§ THE EXERCISE:
Copy each of the items below word for word, but leave the pictures out of your copy.

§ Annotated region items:
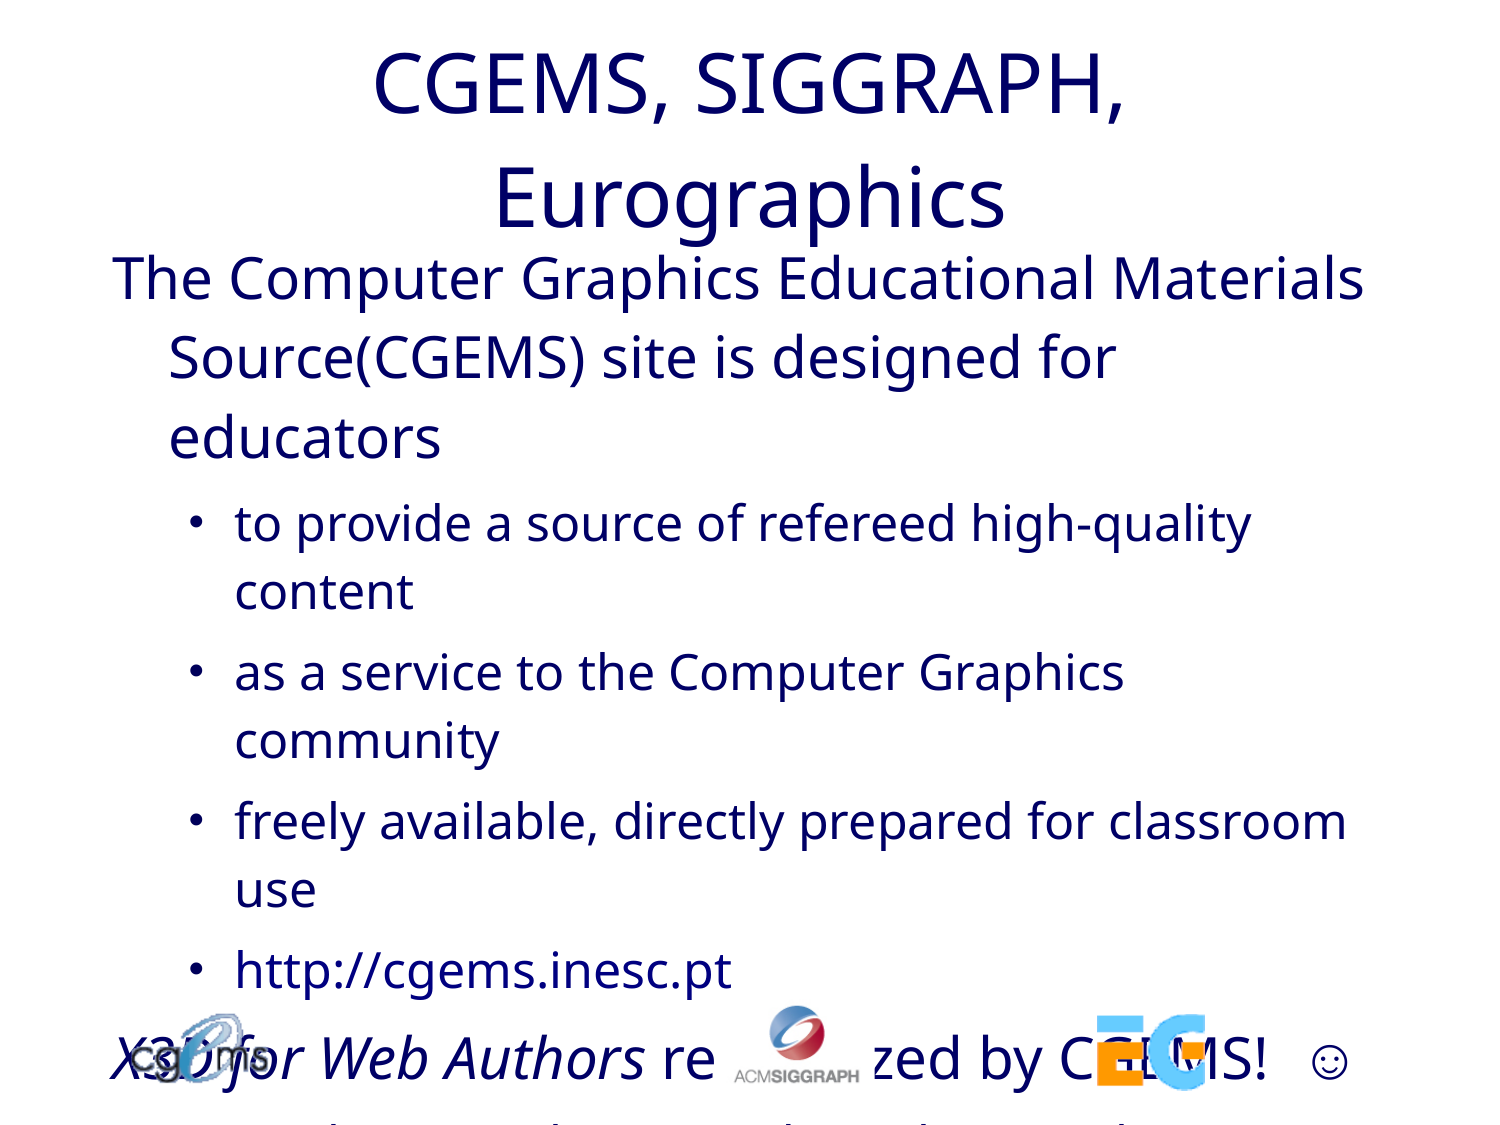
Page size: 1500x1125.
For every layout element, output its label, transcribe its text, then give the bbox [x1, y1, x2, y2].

list The Computer Graphics Educational Materials Source(CGEMS) site is designed for educators to provide a source of refereed high-quality content as a service to the Computer Graphics community freely available, directly prepared for classroom use http://cgems.inesc.pt X3D for Web Authors recognized by CGEMS! ☺ Book materials: X3D-Edit tool, examples, slidesets Received jury award for Best Submission 2008 CGEMS supported by SIGGRAPH, Eurographics [112, 237, 1388, 1000]
picture [122, 1006, 283, 1088]
picture [1097, 1014, 1205, 1092]
title CGEMS, SIGGRAPH, Eurographics [112, 44, 1388, 232]
picture [718, 989, 875, 1101]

§ FULL OUTPUT:
Page size: 1500x1125.
For every layout element, output its label, transcribe its text, then give the bbox [x1, y1, x2, y2].

list The Computer Graphics Educational Materials Source(CGEMS) site is designed for educators to provide a source of refereed high-quality content as a service to the Computer Graphics community freely available, directly prepared for classroom use http://cgems.inesc.pt X3D for Web Authors recognized by CGEMS! ☺ Book materials: X3D-Edit tool, examples, slidesets Received jury award for Best Submission 2008 CGEMS supported by SIGGRAPH, Eurographics [112, 237, 1388, 1000]
picture [122, 1006, 283, 1088]
picture [1097, 1014, 1205, 1092]
title CGEMS, SIGGRAPH, Eurographics [112, 44, 1388, 232]
picture [718, 989, 875, 1101]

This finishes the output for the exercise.